DPR-RI Tolak Kenaikan Tarif Tol JORR
Jakarta-BP: Ketua Komisi V DPR RI Sigit Sosiantomo meminta Kementerian PUPR membatalkan rencana pengintegrasian tarif tol JORR karena dinilai berpotensi melanggar UU No. UU No.38/2004 tentang Jalan. Untuk itu, Komisi V meminta Kementerian PUPR membatalkan kenaikan tersebut.
Demikian siaram pers Ketua Komisi V DPR-RI diterima HarianBatakPos.com, Rabu(20/6).
Disebutkan, pengintegrasian tarif tol JORR ini berpotensi melanggar pasal 48 UU Jalan. Ada indikasi kenaikan tarif terselubung dalam kebijakan ini khususnya untuk pengguna tol jarak pendek.
"Kenaikan tarif Tol sangat signifikan yaitu 57% dari tarif awal Rp9.500 menjadi Rp15.000. Padahal, jika mengacu UU, dengan inflasi hanya 3% per tahun maka kenaikan masksimal hanya 6%,” kata Sigit Sosiantomo.
Selain laju inflasi, tarif tol juga dihitung berdasarkan kemampuan bayar pengguna jalan, besar keuntungan biaya operasi kendaraan, dan kelayakan investasi. Dan bila mengacu pada daya beli masyarakat, pada kuartal I 2018, proporsi pendapatan masyarakat yang dibelanjakan menurun menjadi 64,1%.
Menurutnya, daya beli masyarakat saat ini sangat lemah. Artinya, kemampuan bayar pengguna jalan juga mengalami penurunan. Lantas kenapa disaat seperti ini pemerintah justru mengmabil kebijakan mengintegrasikan tarif tol yang akan membebani pengguna tol.
"Sebaiknya pemerintah sebagai regulator focus untuk mengingatkan dan mengawasi pengelolaan jalan tol oleh operator agar memenuhi SPM," ujar Sigit.
Apalagi, hasil audit Badan Pemeriksa Keuangan (BPK) mendapati banyak persoalan dalam pengelolaan tol mulai dari SPM yang tidak dipenuhi hingga penetapan tarif yang membebani masyarakat.

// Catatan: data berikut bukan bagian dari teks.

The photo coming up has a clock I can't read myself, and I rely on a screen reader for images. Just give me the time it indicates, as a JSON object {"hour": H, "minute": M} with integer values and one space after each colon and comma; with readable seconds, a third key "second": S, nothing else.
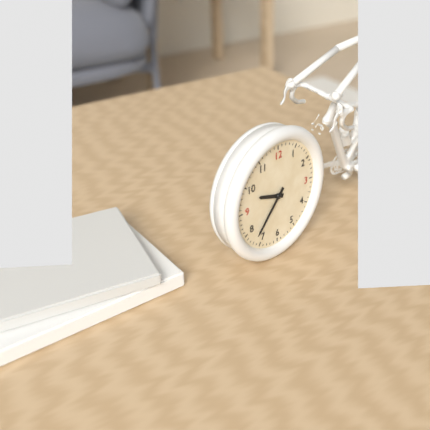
{"hour": 9, "minute": 37}
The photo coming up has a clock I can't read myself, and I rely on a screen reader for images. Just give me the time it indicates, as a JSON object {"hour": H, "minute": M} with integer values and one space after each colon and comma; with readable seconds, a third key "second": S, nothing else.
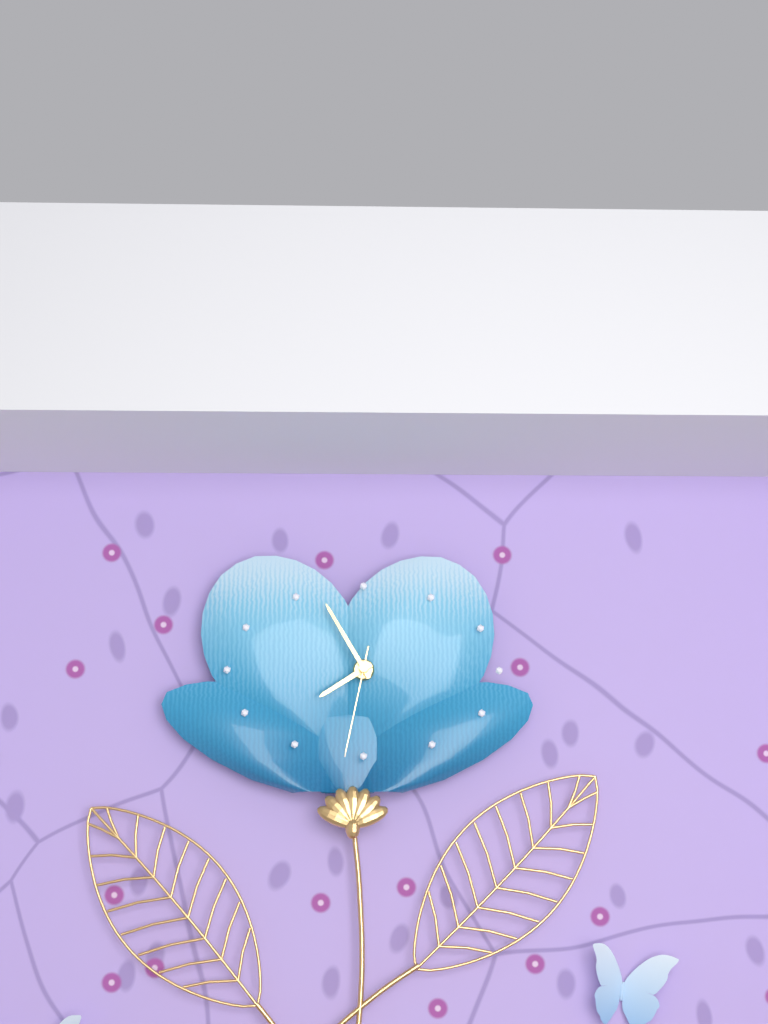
{"hour": 7, "minute": 55, "second": 32}
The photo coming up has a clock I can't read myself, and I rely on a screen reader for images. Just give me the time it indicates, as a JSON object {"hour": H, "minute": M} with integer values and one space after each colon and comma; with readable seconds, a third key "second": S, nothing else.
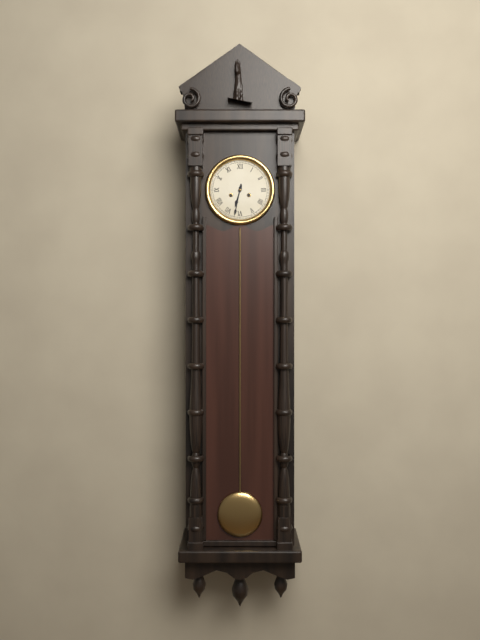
{"hour": 6, "minute": 32}
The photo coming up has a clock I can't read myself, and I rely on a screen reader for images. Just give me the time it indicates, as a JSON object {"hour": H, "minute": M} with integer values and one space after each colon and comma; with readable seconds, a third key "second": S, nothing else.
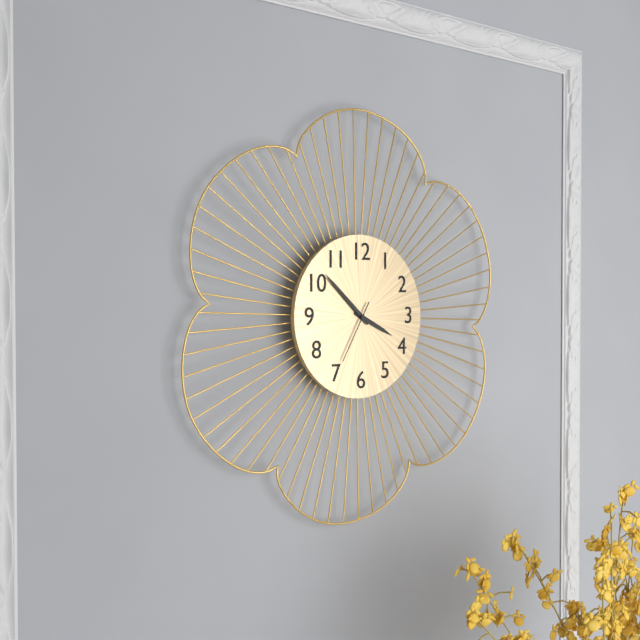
{"hour": 3, "minute": 52, "second": 35}
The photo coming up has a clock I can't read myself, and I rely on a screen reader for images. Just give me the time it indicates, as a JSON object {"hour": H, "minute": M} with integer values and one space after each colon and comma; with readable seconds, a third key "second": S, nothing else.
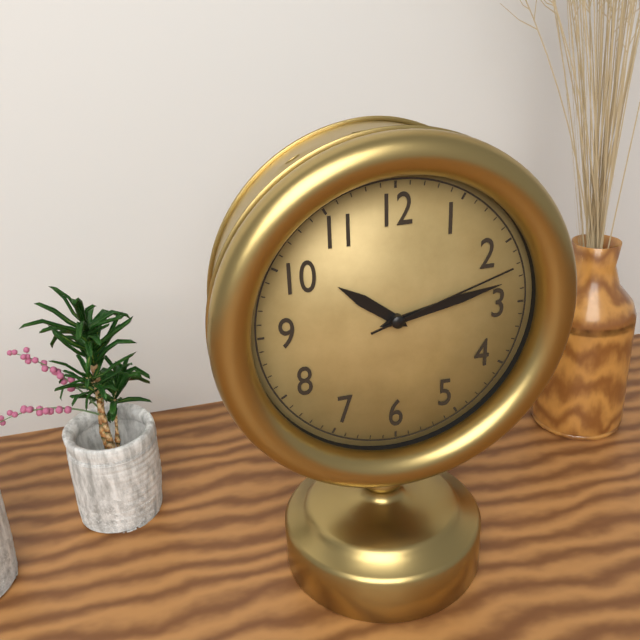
{"hour": 10, "minute": 13, "second": 12}
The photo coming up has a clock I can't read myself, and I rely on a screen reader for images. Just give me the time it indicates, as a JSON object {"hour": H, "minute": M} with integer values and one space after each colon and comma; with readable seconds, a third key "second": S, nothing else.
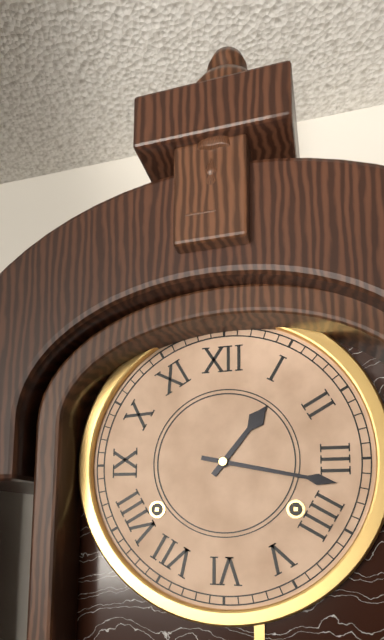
{"hour": 1, "minute": 17}
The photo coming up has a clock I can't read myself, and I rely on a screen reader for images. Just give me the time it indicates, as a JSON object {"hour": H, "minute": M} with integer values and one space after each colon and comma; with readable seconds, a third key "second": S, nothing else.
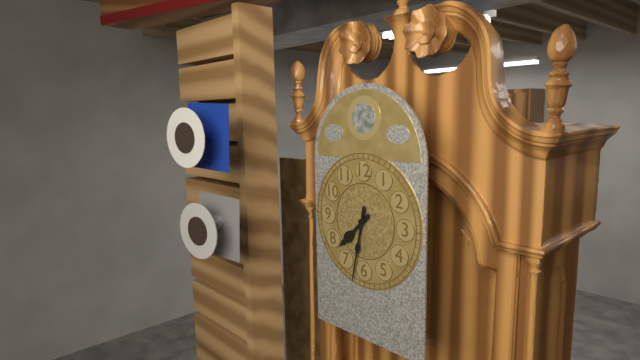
{"hour": 7, "minute": 32}
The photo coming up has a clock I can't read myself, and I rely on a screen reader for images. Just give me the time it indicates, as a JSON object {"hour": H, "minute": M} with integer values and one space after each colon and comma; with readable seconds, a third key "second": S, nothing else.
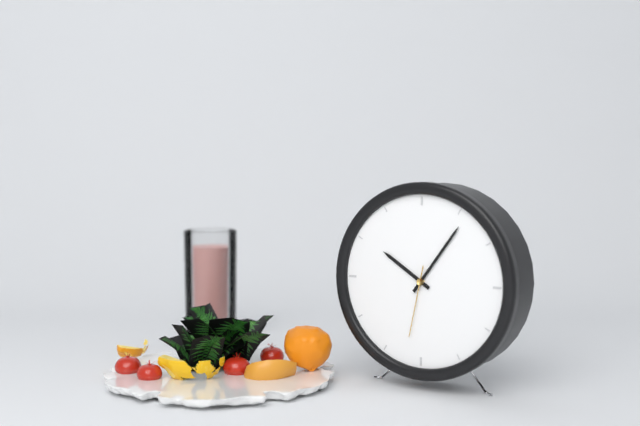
{"hour": 10, "minute": 6, "second": 32}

Ditambahkan, sesuai hasil evaluasi BPK atas pengelolaan beberapa ruas tol di Jawa dari tahun 2014—2016 menemukan 6 (enam) masalah pokok yang dapat mengganggu pengelolaan operasional jalan tol pada Kementerian PUPR, BPJT dan BUJT berkaitan dengan kelancaran lalu lintas dan kebijakan tarif tol.

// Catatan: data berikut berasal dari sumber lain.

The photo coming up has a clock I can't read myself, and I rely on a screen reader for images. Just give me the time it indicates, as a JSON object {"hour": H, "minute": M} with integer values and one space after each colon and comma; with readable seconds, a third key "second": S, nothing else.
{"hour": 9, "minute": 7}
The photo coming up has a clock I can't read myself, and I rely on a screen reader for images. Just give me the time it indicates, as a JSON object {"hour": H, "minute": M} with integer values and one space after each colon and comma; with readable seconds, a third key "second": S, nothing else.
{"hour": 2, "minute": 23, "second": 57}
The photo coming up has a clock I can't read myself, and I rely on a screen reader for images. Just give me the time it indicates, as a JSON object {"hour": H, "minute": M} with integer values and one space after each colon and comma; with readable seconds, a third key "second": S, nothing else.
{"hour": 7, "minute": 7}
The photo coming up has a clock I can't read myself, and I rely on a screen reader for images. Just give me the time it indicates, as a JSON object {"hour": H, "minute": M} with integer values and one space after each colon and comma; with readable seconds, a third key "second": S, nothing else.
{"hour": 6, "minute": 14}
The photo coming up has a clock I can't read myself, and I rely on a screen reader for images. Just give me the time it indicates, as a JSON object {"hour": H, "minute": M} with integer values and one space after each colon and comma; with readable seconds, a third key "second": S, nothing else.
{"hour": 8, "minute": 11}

"Seharusnya ini dibenahi dulu, baru buat aturan baru soal tarif,” kata Sigit.
Berdasarkan laporan BPK, 6 masalah pengelolaan tol tersebut diantaranya meliputi proses penilaian pemenuhan SPM belum memadai dan terdapat beberapa jalan tol yang tidak memenuhi standar pada aspek kelancaran lalu lintas.
Kebijakan penerapan integrasi sistem pembayaran pada jalan tol Trans Jawa dalam menghadapi lalu lintas lebaran Tahun 2016 tidak didukung kajian/rencana antisipasi yang memadai atas dampaknya.
"Kenaikan tarif tol belum mempertimbangkan pemenuhan pelayanan atas kelancaran lalu lintas dan kondisi daya beli masyarakat serta terdapat kenaikan yang melebihi kenaikan laju inflasi," tegasnya.(rel/P2).